Don’t let flu ruin your Winter

October 10, 2014

WITH the night’s drawing in and the temperature starting to drop, it’s time to start preparing your health for winter.

Each year hundreds of thousands of people see their GP and tens of thousands are hospitalised because of flu. Public Health England reported 904 people were admitted to intensive care last year with flu; 11% of those sadly died.

Dr Andy Carson, the Trust’s Medical Director, has been a practising GP for many years and said: “Whilst many people think they’re suffering from the flu, more often than not it’s just a bad cold. For most healthy people, there’s no question that flu is unpleasant but with good self-care, you can start to feel better after about a week.

“Flu is often underestimated and for older people, the very young, pregnant women and those with a chronic respiratory or cardiovascular health condition it can sometimes be very serious. People with underlying health conditions in particular are 11 times more likely to end up in hospital if they catch the flu.

“I would urge anyone at risk of flu to speak with their GP about protecting themselves and their families this season.”

In a bid to protect our own staff from the flu, the Trust’s vaccination programme will be starting this month. All staff, whether they work on an ambulance or in an office, will be able to receive a vaccination at their workplace.

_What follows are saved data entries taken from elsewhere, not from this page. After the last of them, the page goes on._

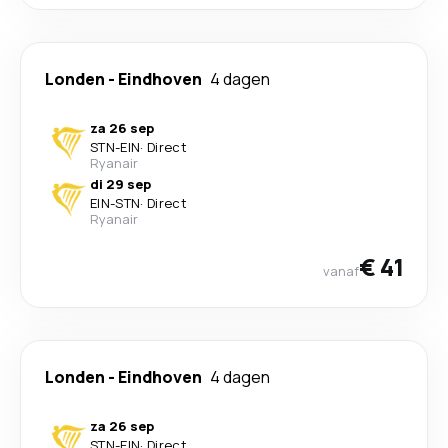
Londen
-
Eindhoven
4 dagen
za 26 sep
STN
-
EIN
·
Direct
Ryanair
di 29 sep
EIN
-
STN
·
Direct
Ryanair
€ 41
vanaf
Londen
-
Eindhoven
4 dagen
za 26 sep
STN
-
EIN
·
Direct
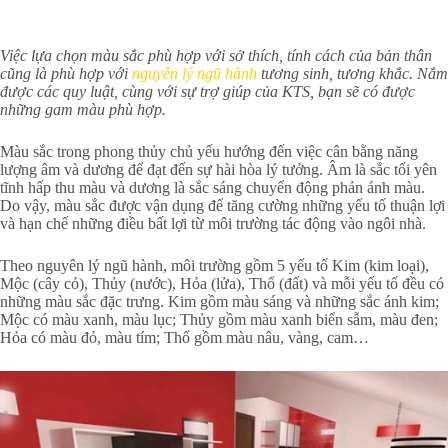
Việc lựa chọn màu sắc phù hợp với sở thích, tính cách của bản thân
cũng là phù hợp với
nguyên lý ngũ hành
tương sinh, tương khắc. Nắm
được các quy luật, cùng với sự trợ giúp của KTS, bạn sẽ có được
những gam màu phù hợp.
Màu sắc trong phong thủy chủ yếu hướng đến việc cân bằng năng
lượng âm và dương để đạt đến sự hài hòa lý tưởng. Âm là sắc tối yên
tĩnh hấp thu màu và dương là sắc sáng chuyển động phản ánh màu.
Do vậy, màu sắc được vận dụng để tăng cường những yếu tố thuận lợi
và hạn chế những điều bất lợi từ môi trường tác động vào ngôi nhà.
Theo nguyên lý ngũ hành, môi trường gồm 5 yếu tố Kim (kim loại),
Mộc (cây cỏ), Thủy (nước), Hỏa (lửa), Thổ (đất) và mỗi yếu tố đều có
những màu sắc đặc trưng. Kim gồm màu sáng và những sắc ánh kim;
Mộc có màu xanh, màu lục; Thủy gồm màu xanh biển sẫm, màu đen;
Hỏa có màu đỏ, màu tím; Thổ gồm màu nâu, vàng, cam…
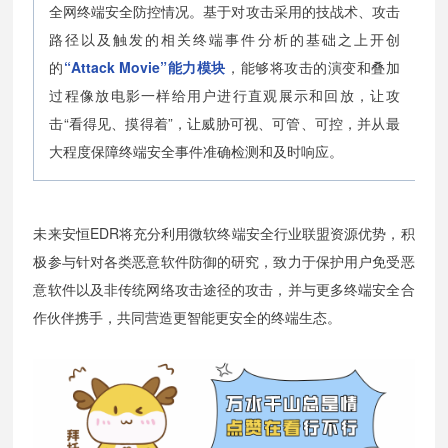
全网终端安全防控情况。基于对攻击采用的技战术、攻击
路径以及触发的相关终端事件分析的基础之上开创
的
“Attack Movie”能力模块
，能够将攻击的演变和叠加
过程像放电影一样给用户进行直观展示和回放，让攻
击“看得见、摸得着”，让威胁可视、可管、可控，并从最
大程度保障终端安全事件准确检测和及时响应。
未来安恒EDR将充分利用微软终端安全行业联盟资源优势，积
极参与针对各类恶意软件防御的研究，致力于保护用户免受恶
意软件以及非传统网络攻击途径的攻击，并与更多终端安全合
作伙伴携手，共同营造更智能更安全的终端生态。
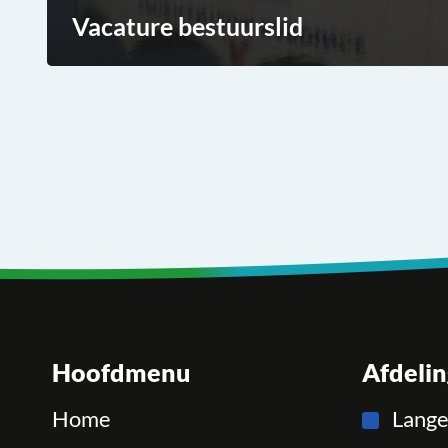
Vacature bestuurslid
Hoofdmenu
Afdeli
Home
Lang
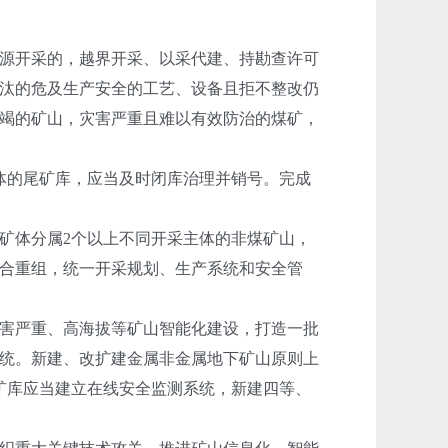
源开采的，越界开采、以采代建、持勘查许可
汰的危及生产安全的工艺、设备且拒不整改仍
竭的矿山，灾害严重且难以有效防治的煤矿，
体的尾矿库，应当及时闭库治理并销号。完成
矿体分属2个以上不同开采主体的非煤矿山，
合重组，统一开采规划、生产系统和安全管
害严重、高海拔等矿山智能化建设，打造一批
统。新建、改扩建金属非金属地下矿山原则上
矿库应当建立在线安全监测系统，新建四等、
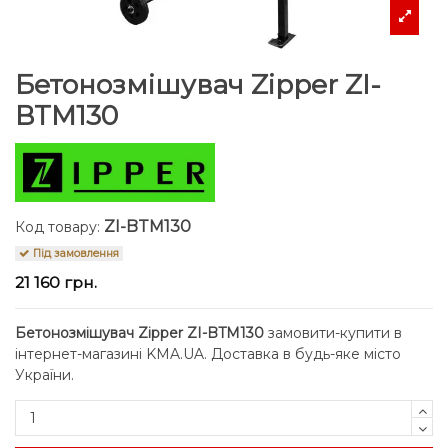
Бетонозмішувач Zipper ZI-
BTM130
ZI-BTM130
Код товару:
Під замовлення
21 160 грн.
Бетонозмішувач Zipper ZI-BTM130
замовити-купити в
інтернет-магазині KMA.UA. Доставка в будь-яке місто
України.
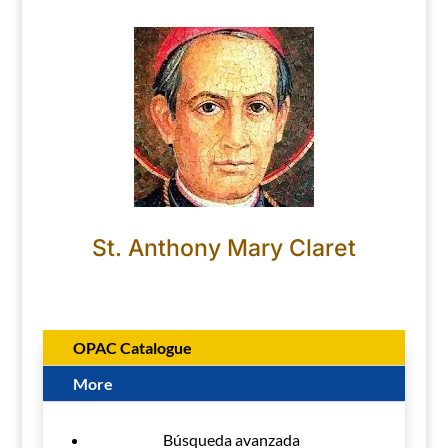
St. Anthony Mary Claret
OPAC Catalogue
More
Búsqueda avanzada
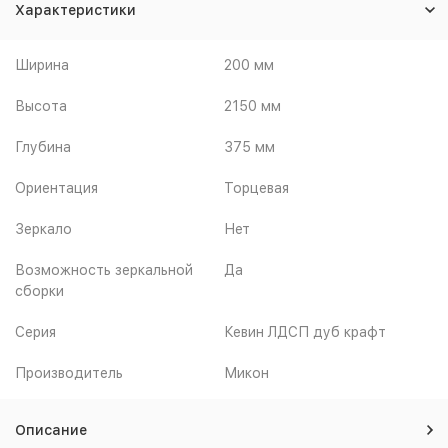
Характеристики
Ширина
200 мм
Высота
2150 мм
Глубина
375 мм
Ориентация
Торцевая
Зеркало
Нет
Возможность зеркальной
Да
сборки
Серия
Кевин ЛДСП дуб крафт
Производитель
Микон
Описание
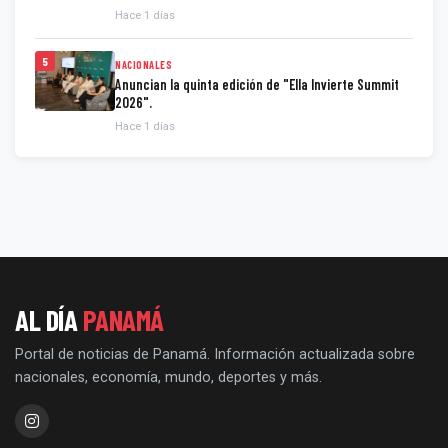
Hace 1 días
5
NACIONALES
Anuncian la quinta edición de "Ella Invierte Summit
2026".
Hace 1 días
AL DÍA
PANAMÁ
Portal de noticias de Panamá. Información actualizada sobre
nacionales, economía, mundo, deportes y más.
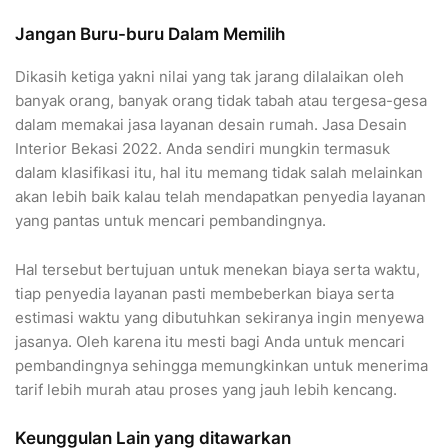
Jangan Buru-buru Dalam Memilih
Dikasih ketiga yakni nilai yang tak jarang dilalaikan oleh
banyak orang, banyak orang tidak tabah atau tergesa-gesa
dalam memakai jasa layanan desain rumah. Jasa Desain
Interior Bekasi 2022. Anda sendiri mungkin termasuk
dalam klasifikasi itu, hal itu memang tidak salah melainkan
akan lebih baik kalau telah mendapatkan penyedia layanan
yang pantas untuk mencari pembandingnya.
Hal tersebut bertujuan untuk menekan biaya serta waktu,
tiap penyedia layanan pasti membeberkan biaya serta
estimasi waktu yang dibutuhkan sekiranya ingin menyewa
jasanya. Oleh karena itu mesti bagi Anda untuk mencari
pembandingnya sehingga memungkinkan untuk menerima
tarif lebih murah atau proses yang jauh lebih kencang.
Keunggulan Lain yang ditawarkan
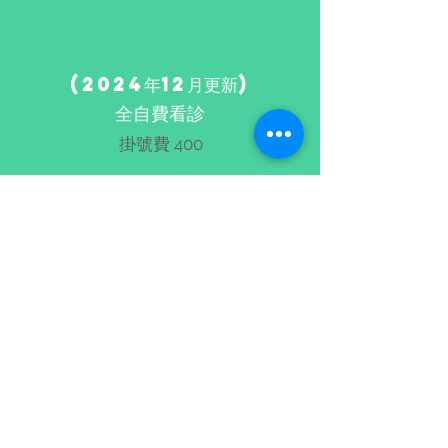
(2024年12月更新)
全自費看診
​掛號費​ 400
處置費:
精緻包皮環切:
-簡易8000
-複雜 10000
新式包皮槍26000
男性結紮 7500
入珠取出 3000起算
​(處置類收費可能異動)
© 2020 by Tang's Surgery and
Urology Clinic (COPYRIGHT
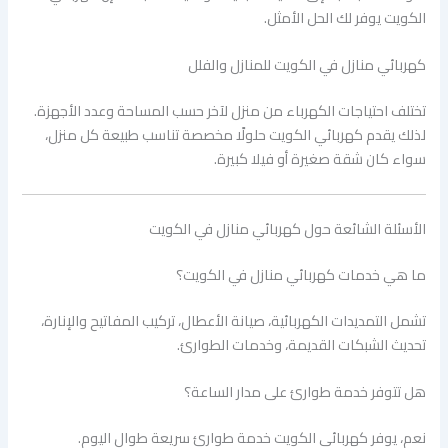
الكويت يوفر لك الحل الأمثل.
كهربائي منازل في الكويت للمنازل والفلل
تختلف احتياجات الكهرباء من منزل لآخر حسب المساحة وعدد الأجهزة.
لذلك يقدم كهربائي الكويت حلولًا مخصصة تناسب طبيعة كل منزل،
سواء كان شقة صغيرة أو فيلا كبيرة.
الأسئلة الشائعة حول كهربائي منازل في الكويت
ما هي خدمات كهربائي منازل في الكويت؟
تشمل التمديدات الكهربائية، صيانة الأعطال، تركيب المفاتيح والإنارة،
تحديث الشبكات القديمة، وخدمات الطوارئ.
هل تتوفر خدمة طوارئ على مدار الساعة؟
نعم، يوفر كهربائي الكويت خدمة طوارئ سريعة طوال اليوم.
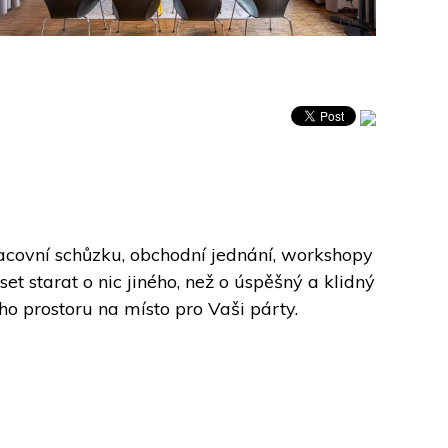
ovní schůzku, obchodní jednání, workshopy 
starat o nic jiného, než o úspěšný a klidný 
ho prostoru na místo pro Vaši párty.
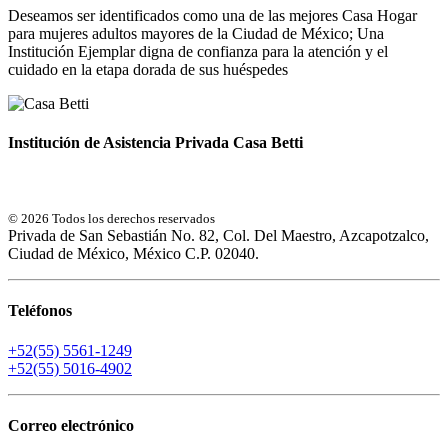
Deseamos ser identificados como una de las mejores Casa Hogar
para mujeres adultos mayores de la Ciudad de México; Una
Institución Ejemplar digna de confianza para la atención y el
cuidado en la etapa dorada de sus huéspedes
Institución de Asistencia Privada Casa Betti
© 2026 Todos los derechos reservados
Privada de San Sebastián No. 82, Col. Del Maestro, Azcapotzalco,
Ciudad de México, México C.P. 02040.
Teléfonos
+52(55) 5561-1249
+52(55) 5016-4902
Correo electrónico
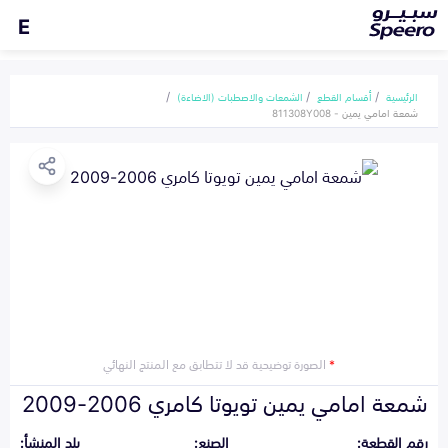
E
الرئيسية
أقسام القطع
الشمعات والاصطبات (الاضاءة)
شمعة امامي يمين - 811308Y008
*
الصورة توضيحية قد لا تتطابق مع المنتج النهائي
شمعة امامي يمين تويوتا كامري 2006-2009
رقم القطعة:
الصنع:
بلد المنشأ:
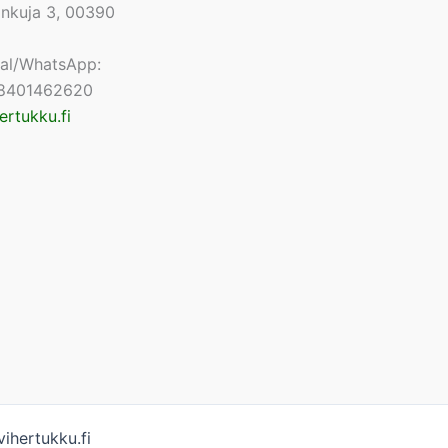
lonkuja 3, 00390
nal/WhatsApp:
8401462620
ertukku.fi
ihertukku.fi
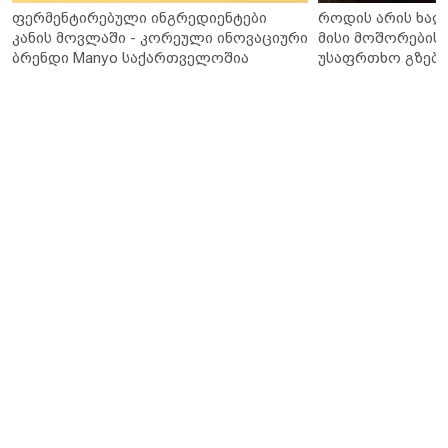
ფერმენტირებული ინგრედიენტები
როდის არის ხალ
კანის მოვლაში - კორეული ინოვაციური
მისი მოშორების 
ბრენდი Manyo საქართველოშია
უსაფრთხო გზები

If I get the flu, what can I expect?
Expect a high temperature (more than 38 degrees Celsius) and a sudden cough. Other symptoms can include headache, feeling cold and shivery, aching muscles, limb or joint pain, sore throat, runny nose, sneezing, loss of appetite and diarrhoea or an upset stomach.

What can I do to get better at home?
If you’re otherwise fit and healthy, there is no need to visit your GP with flu-like symptoms. The best thing you can do is rest, drink plenty of fluids and help ease a sore throat with cough lozenges, mixtures or sprays. If you are buying over the counter remedies, make sure you check with the pharmacist first to ensure they don’t affect medication you’re already taking.